Un anno dopo l'adozione della Dichiarazione Universale di Diritti Umani, le Nazioni Unite adottarono la Convenzione per la repressione del Traffico di persone e sfruttamento della prostituzione (1949) e questa convenzione è parte degli strumenti universali per i diritti umani, trattato vincolante che si concentra specificamente sulla prostituzione e il suo sfruttamento.
Nel suo preambolo, si afferma a chiare lettere che la prostituzione e il male che l'accompagna cioè il traffico di persone è “incompatibile con la dignità e il valore della persona umana“.
La prostituzione è riconosciuta esplicitamente come una violazione della dignità e del valore della persona umana da parte del diritto internazionale dei diritti umani e tutti gli organismi e le agenzie delle Nazioni Unite da tempo si sono obbligate all'eliminazione del sistema prostituente e alla protezione delle vittime di questa piaga.

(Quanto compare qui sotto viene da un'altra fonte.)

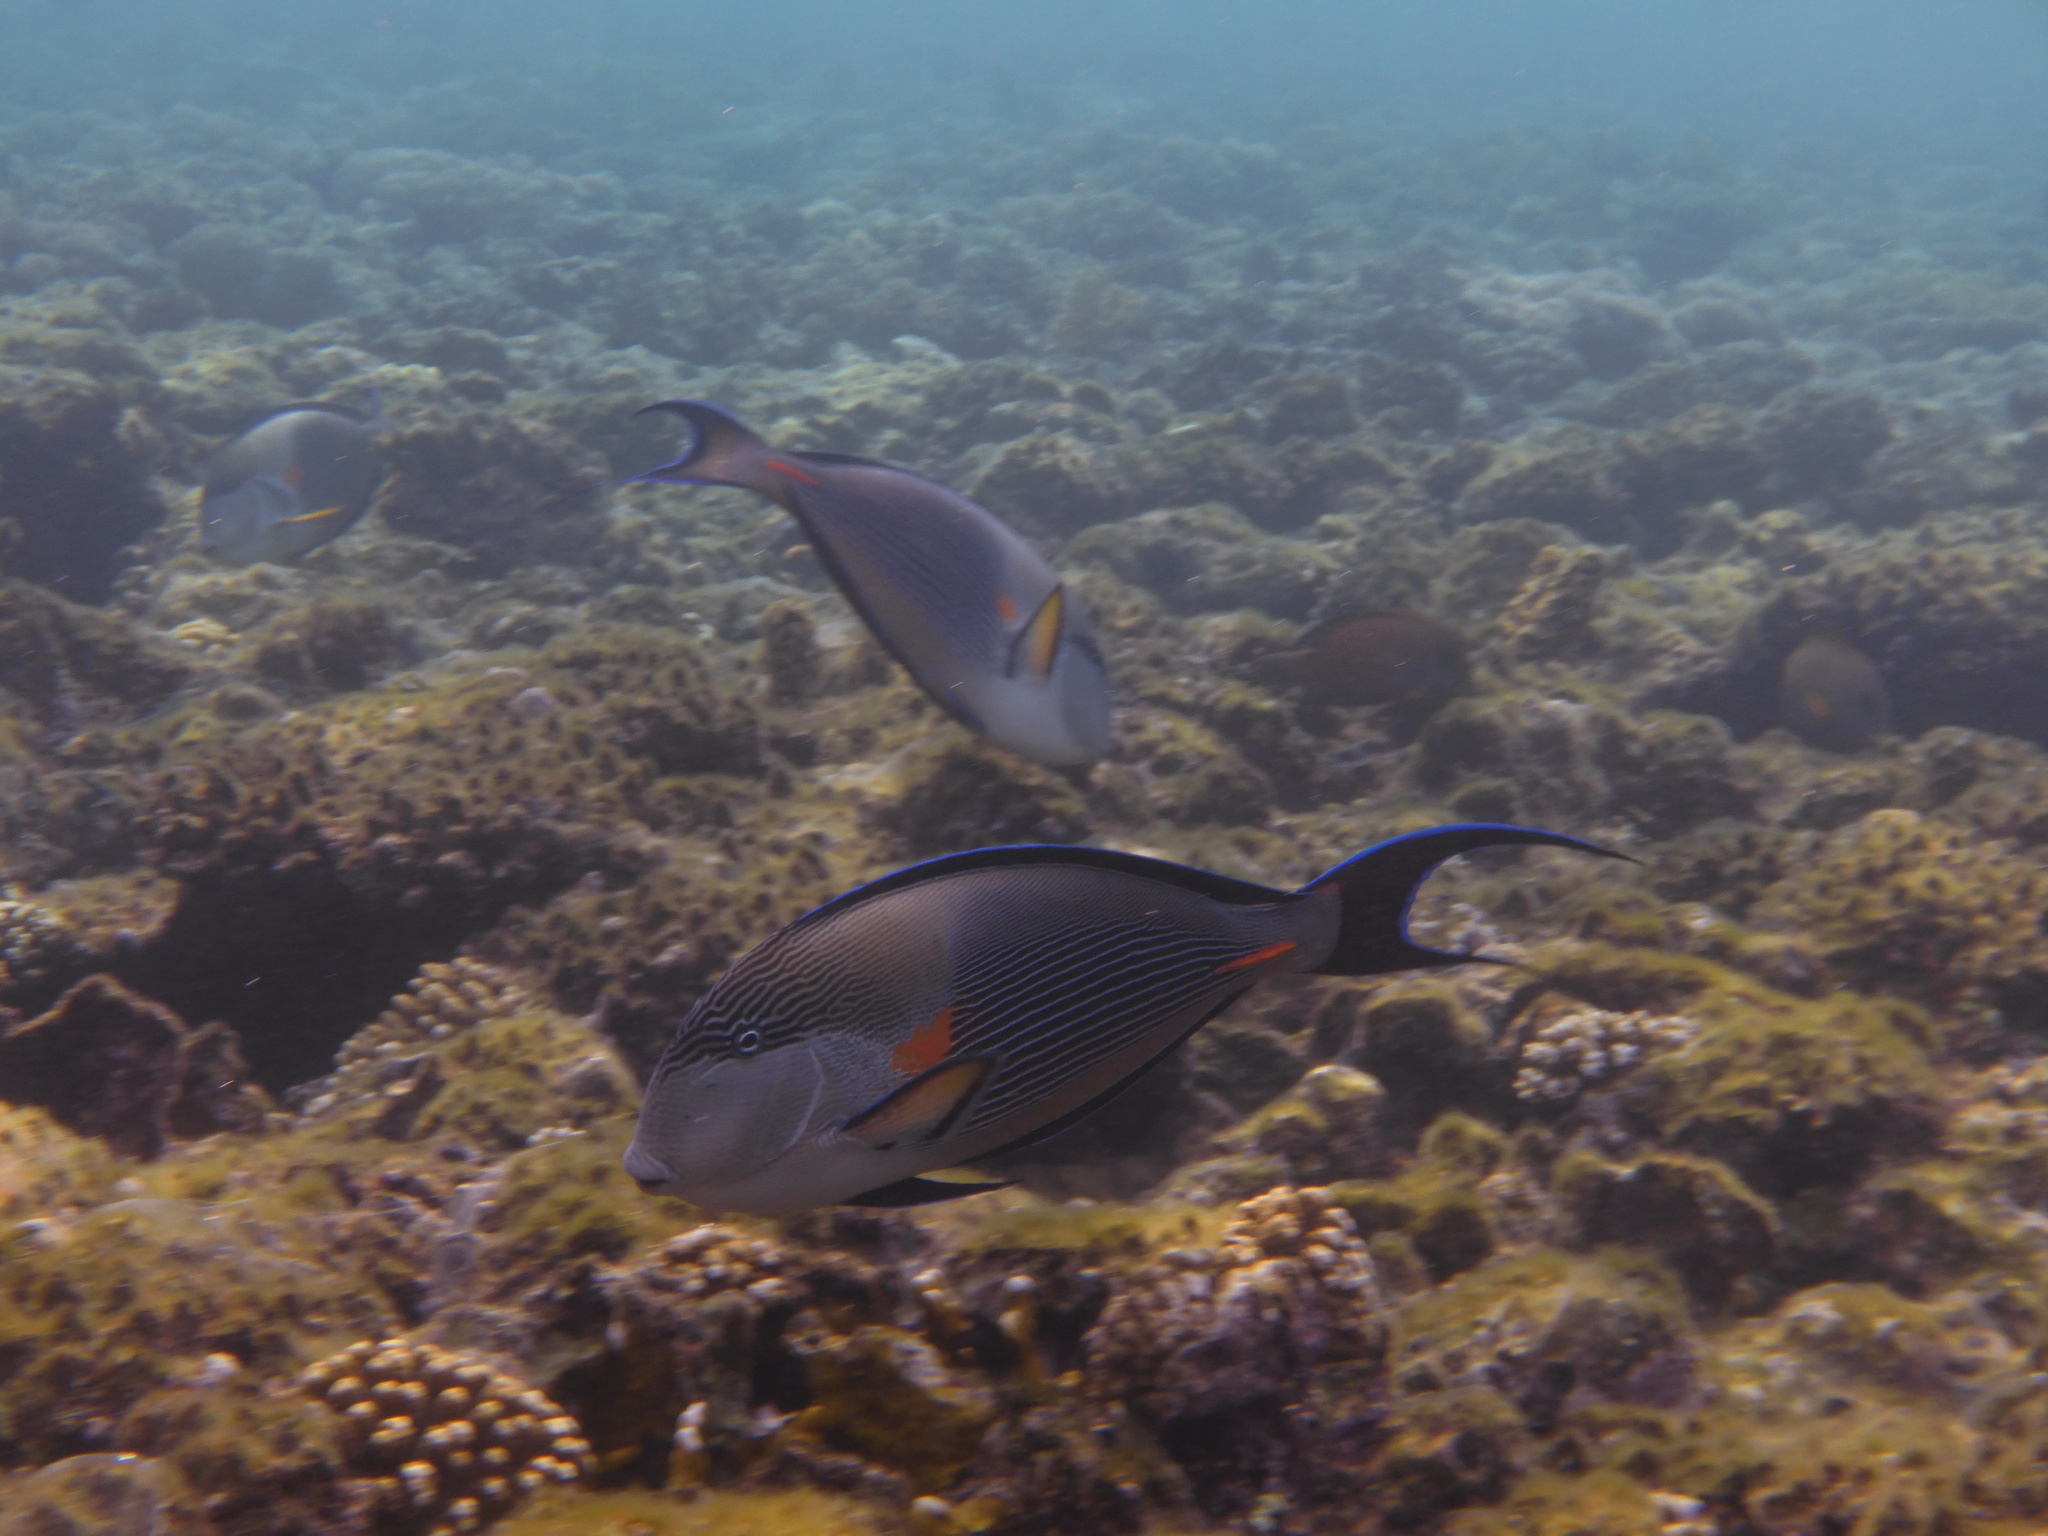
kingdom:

E così, a fronte di questo percorso di civiltà e a fronte di un orientamento politico europeo che piuttosto avanza verso nuove frontiere di civilizzazione (cfr. Risoluzione Honeyball Parlamento EU/2014 a favore del c.d. modello nordico e nuova legislazione Francese sulla punibilità del cliente), lascia basita e sconcertata la tendenza retriva di chi vuole ripristinare concezioni misogine con l'argomentazione di un'autodeterminazione che nulla a che vedere con l'esercizio davvero libero della sessualità come alta forma di espressione della relazione umana.
L'acquisto di prestazioni sessuali è la più barbara forma di mercificazione della persona come oggetto di scambio di relazioni che sono sempre per la loro natura predatorie, ìmpari, e che espongono a drammatiche conseguenze proprio le persone più vulnerabili. Vale qui la pena ricordare quanto il Segretario Generale delle Nazioni Unite affermò già tempo addietro rispetto all'acquisto di sesso nel suo Bollettino Speciale 2003 ” Lo scambio di denaro, lavoro, beni o i servizi per il sesso sono proibiti (..)”.
I principi e lo spirito sottesi alla legge internazionale dei diritti umani in materia sono più che chiari:
• L'obbligo degli Stati attuatori di combattere l'oggettivizzazione della donna nella prostituzione, e al non farsi complici della gestione di case di tolleranza e del reclutamento
• L'abrogazione di tutte le misure repressive contro le persone prostituite offrendo loro protezione e opzioni di uscita e di affrancamento dall'esercizio della prostituzione
• La Proibizione dell'acquisto di atti sessuali e l'impegno per l'eradicazione della domanda che è il punto d'inizio dello sfruttamento sessuale e una forma di abuso sessuale in sé in quanto riduce la persona ad oggetto e merce.
Le anacronistiche redivive argomentazioni di chi ancora tra le femministe si pronuncia per la legittimazione del lavoro sessuale è il segno di un intollerabile, pessimo, femminismo misogino.